◆ WHAT YOU WILL DO
Rewrite the data below with every instance of "Telefon" changed to "Tel.", leaving all other text unaltered.

◆ PROVIDED DATA
Content starts
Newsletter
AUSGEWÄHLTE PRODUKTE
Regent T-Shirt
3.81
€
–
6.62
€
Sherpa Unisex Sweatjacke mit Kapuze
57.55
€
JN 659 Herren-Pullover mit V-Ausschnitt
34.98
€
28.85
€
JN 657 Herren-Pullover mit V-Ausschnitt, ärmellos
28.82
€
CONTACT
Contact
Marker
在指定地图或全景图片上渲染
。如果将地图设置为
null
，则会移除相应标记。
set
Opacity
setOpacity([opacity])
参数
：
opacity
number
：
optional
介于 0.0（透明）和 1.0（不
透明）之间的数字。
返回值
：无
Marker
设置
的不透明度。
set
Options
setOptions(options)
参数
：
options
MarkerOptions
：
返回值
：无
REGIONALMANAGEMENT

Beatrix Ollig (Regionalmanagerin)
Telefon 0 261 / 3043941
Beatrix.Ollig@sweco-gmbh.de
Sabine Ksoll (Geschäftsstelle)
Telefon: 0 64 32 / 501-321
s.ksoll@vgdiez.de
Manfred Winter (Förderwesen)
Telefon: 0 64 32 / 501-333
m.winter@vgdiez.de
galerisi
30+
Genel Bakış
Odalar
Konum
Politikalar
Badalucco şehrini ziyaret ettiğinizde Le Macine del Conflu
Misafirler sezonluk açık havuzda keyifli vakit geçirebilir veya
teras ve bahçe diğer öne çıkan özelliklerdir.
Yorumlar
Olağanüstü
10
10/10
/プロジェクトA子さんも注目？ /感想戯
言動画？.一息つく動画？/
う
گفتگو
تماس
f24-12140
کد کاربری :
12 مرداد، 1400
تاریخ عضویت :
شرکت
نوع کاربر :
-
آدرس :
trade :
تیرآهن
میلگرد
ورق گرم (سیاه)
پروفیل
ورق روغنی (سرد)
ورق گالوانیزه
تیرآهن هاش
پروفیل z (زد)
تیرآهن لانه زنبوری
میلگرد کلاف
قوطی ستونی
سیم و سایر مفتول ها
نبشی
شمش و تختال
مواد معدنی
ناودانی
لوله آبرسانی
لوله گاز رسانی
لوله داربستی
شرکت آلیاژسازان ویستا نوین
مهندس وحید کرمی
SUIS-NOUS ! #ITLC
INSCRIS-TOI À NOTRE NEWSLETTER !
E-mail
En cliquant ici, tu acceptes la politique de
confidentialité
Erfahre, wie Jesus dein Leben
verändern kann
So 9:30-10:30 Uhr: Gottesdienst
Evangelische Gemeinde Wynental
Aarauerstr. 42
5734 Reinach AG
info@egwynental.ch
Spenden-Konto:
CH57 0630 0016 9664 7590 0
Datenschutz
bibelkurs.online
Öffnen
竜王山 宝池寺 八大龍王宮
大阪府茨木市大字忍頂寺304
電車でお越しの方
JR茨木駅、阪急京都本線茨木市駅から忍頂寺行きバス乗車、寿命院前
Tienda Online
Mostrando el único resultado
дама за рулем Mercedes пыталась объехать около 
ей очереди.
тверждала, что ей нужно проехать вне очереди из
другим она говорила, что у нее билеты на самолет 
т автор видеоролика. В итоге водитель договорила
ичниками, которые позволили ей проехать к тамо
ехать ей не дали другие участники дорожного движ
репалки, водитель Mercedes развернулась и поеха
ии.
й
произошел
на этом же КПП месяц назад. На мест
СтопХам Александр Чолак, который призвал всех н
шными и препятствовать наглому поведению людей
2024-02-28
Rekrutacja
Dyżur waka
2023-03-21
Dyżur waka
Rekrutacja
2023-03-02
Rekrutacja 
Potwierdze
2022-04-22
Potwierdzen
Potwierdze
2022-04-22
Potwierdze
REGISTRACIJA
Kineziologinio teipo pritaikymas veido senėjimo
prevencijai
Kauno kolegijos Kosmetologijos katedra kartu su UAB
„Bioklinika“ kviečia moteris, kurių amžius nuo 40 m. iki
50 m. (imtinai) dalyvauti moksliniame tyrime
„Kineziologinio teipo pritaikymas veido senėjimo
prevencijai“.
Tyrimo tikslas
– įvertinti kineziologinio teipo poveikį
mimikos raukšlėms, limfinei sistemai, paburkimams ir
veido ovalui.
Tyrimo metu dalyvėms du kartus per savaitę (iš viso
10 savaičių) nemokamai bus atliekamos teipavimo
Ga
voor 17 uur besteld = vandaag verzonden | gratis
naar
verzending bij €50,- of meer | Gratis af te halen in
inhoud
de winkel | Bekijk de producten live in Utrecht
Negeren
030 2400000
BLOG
Content ends
◆ TASK ANSWER
Newsletter
AUSGEWÄHLTE PRODUKTE
Regent T-Shirt
3.81
€
–
6.62
€
Sherpa Unisex Sweatjacke mit Kapuze
57.55
€
JN 659 Herren-Pullover mit V-Ausschnitt
34.98
€
28.85
€
JN 657 Herren-Pullover mit V-Ausschnitt, ärmellos
28.82
€
CONTACT
Contact
Marker
在指定地图或全景图片上渲染
。如果将地图设置为
null
，则会移除相应标记。
set
Opacity
setOpacity([opacity])
参数
：
opacity
number
：
optional
介于 0.0（透明）和 1.0（不
透明）之间的数字。
返回值
：无
Marker
设置
的不透明度。
set
Options
setOptions(options)
参数
：
options
MarkerOptions
：
返回值
：无
REGIONALMANAGEMENT

Beatrix Ollig (Regionalmanagerin)
Tel. 0 261 / 3043941
Beatrix.Ollig@sweco-gmbh.de
Sabine Ksoll (Geschäftsstelle)
Tel.: 0 64 32 / 501-321
s.ksoll@vgdiez.de
Manfred Winter (Förderwesen)
Tel.: 0 64 32 / 501-333
m.winter@vgdiez.de
galerisi
30+
Genel Bakış
Odalar
Konum
Politikalar
Badalucco şehrini ziyaret ettiğinizde Le Macine del Conflu
Misafirler sezonluk açık havuzda keyifli vakit geçirebilir veya
teras ve bahçe diğer öne çıkan özelliklerdir.
Yorumlar
Olağanüstü
10
10/10
/プロジェクトA子さんも注目？ /感想戯
言動画？.一息つく動画？/
う
گفتگو
تماس
f24-12140
کد کاربری :
12 مرداد، 1400
تاریخ عضویت :
شرکت
نوع کاربر :
-
آدرس :
trade :
تیرآهن
میلگرد
ورق گرم (سیاه)
پروفیل
ورق روغنی (سرد)
ورق گالوانیزه
تیرآهن هاش
پروفیل z (زد)
تیرآهن لانه زنبوری
میلگرد کلاف
قوطی ستونی
سیم و سایر مفتول ها
نبشی
شمش و تختال
مواد معدنی
ناودانی
لوله آبرسانی
لوله گاز رسانی
لوله داربستی
شرکت آلیاژسازان ویستا نوین
مهندس وحید کرمی
SUIS-NOUS ! #ITLC
INSCRIS-TOI À NOTRE NEWSLETTER !
E-mail
En cliquant ici, tu acceptes la politique de
confidentialité
Erfahre, wie Jesus dein Leben
verändern kann
So 9:30-10:30 Uhr: Gottesdienst
Evangelische Gemeinde Wynental
Aarauerstr. 42
5734 Reinach AG
info@egwynental.ch
Spenden-Konto:
CH57 0630 0016 9664 7590 0
Datenschutz
bibelkurs.online
Öffnen
竜王山 宝池寺 八大龍王宮
大阪府茨木市大字忍頂寺304
電車でお越しの方
JR茨木駅、阪急京都本線茨木市駅から忍頂寺行きバス乗車、寿命院前
Tienda Online
Mostrando el único resultado
дама за рулем Mercedes пыталась объехать около 
ей очереди.
тверждала, что ей нужно проехать вне очереди из
другим она говорила, что у нее билеты на самолет 
т автор видеоролика. В итоге водитель договорила
ичниками, которые позволили ей проехать к тамо
ехать ей не дали другие участники дорожного движ
репалки, водитель Mercedes развернулась и поеха
ии.
й
произошел
на этом же КПП месяц назад. На мест
СтопХам Александр Чолак, который призвал всех н
шными и препятствовать наглому поведению людей
2024-02-28
Rekrutacja
Dyżur waka
2023-03-21
Dyżur waka
Rekrutacja
2023-03-02
Rekrutacja 
Potwierdze
2022-04-22
Potwierdzen
Potwierdze
2022-04-22
Potwierdze
REGISTRACIJA
Kineziologinio teipo pritaikymas veido senėjimo
prevencijai
Kauno kolegijos Kosmetologijos katedra kartu su UAB
„Bioklinika“ kviečia moteris, kurių amžius nuo 40 m. iki
50 m. (imtinai) dalyvauti moksliniame tyrime
„Kineziologinio teipo pritaikymas veido senėjimo
prevencijai“.
Tyrimo tikslas
– įvertinti kineziologinio teipo poveikį
mimikos raukšlėms, limfinei sistemai, paburkimams ir
veido ovalui.
Tyrimo metu dalyvėms du kartus per savaitę (iš viso
10 savaičių) nemokamai bus atliekamos teipavimo
Ga
voor 17 uur besteld = vandaag verzonden | gratis
naar
verzending bij €50,- of meer | Gratis af te halen in
inhoud
de winkel | Bekijk de producten live in Utrecht
Negeren
030 2400000
BLOG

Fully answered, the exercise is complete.